This paper presents an overview of the development and implementation of a Topsides safety and control system to mitigate the risk of a downhole caprock breach in the BC-10 Phase 2 waterflood development.
For the water injection development in deep water offshore Brazil (SS-BC-10 Phase II), there is a strict operational pressure envelope for the water injectors. Excessive pressurization of the sand can lead to fault reactivation and/or a breach of cap rock (shale) integrity. A breach in turn can lead to out of zone injection, propagation of the injected water to the seabed and release of hydrocarbons to the environment. The efflux of reservoir fluids to the seabed constitutes a major HSE hazard with potentially significant impact to environment and company reputation.
Current subsea pressure measurements cannot be utilized in any Safety Instrumented Function (SIF), as these measurements are transmitted by equipment that is not rated for use in safety systems. Instead, we derived a relationship between the pressure of the water injection distribution header (WIDH), and the subsea pressure. From this relationship, we calculate a maximum pressure for the WIDH as the trip setting for a high pressure SIF.
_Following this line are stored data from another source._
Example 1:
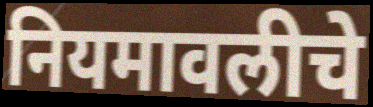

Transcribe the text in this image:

नियमावलीचे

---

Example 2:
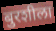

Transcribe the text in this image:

बुरशीला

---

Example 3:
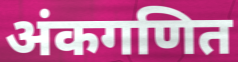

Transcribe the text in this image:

अंकगणित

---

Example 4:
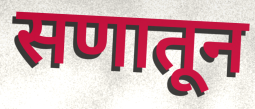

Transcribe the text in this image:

सणातून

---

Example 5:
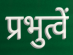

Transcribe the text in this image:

प्रभुत्वें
To implement this we have designed a Water Injection Pressure Protection System (WIPPS) that includes a safeguarding function as well as control funtion. The safeguarding function will provide a dynamic trip setting and will stop the water injection pump, and will close an isolation valve on the water distribution header. The control function consist of an override pressure controller for each water injection well, which will limit the flow of injection water if any injection well's pressure exceeds a specified setpoint.
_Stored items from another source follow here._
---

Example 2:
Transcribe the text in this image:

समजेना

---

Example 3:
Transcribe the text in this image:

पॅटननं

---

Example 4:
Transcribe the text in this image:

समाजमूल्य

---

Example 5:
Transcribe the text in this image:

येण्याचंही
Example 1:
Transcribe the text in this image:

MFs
We concluded that the safeguarding and control system are compliant with our requirement for a Safety Integrity Level 3 (SIL3) safeguarding system. The safeguarding system requires regular testing and calibration to maintain this SIL. The WIPPS has been commissioned succesfully without any HSE incident and to date there has been no demand on the safeguarding function.
We realize that it would be better to safeguard the injection wells by using direct measurements that are close to the injection point. However, this will require us to have a means to securely communicate subsea pressure measurements to the Safety Logic Solver (SLS). For this purpose we are developing new instruments that make use of a secure communications framework called Black Channel Communications.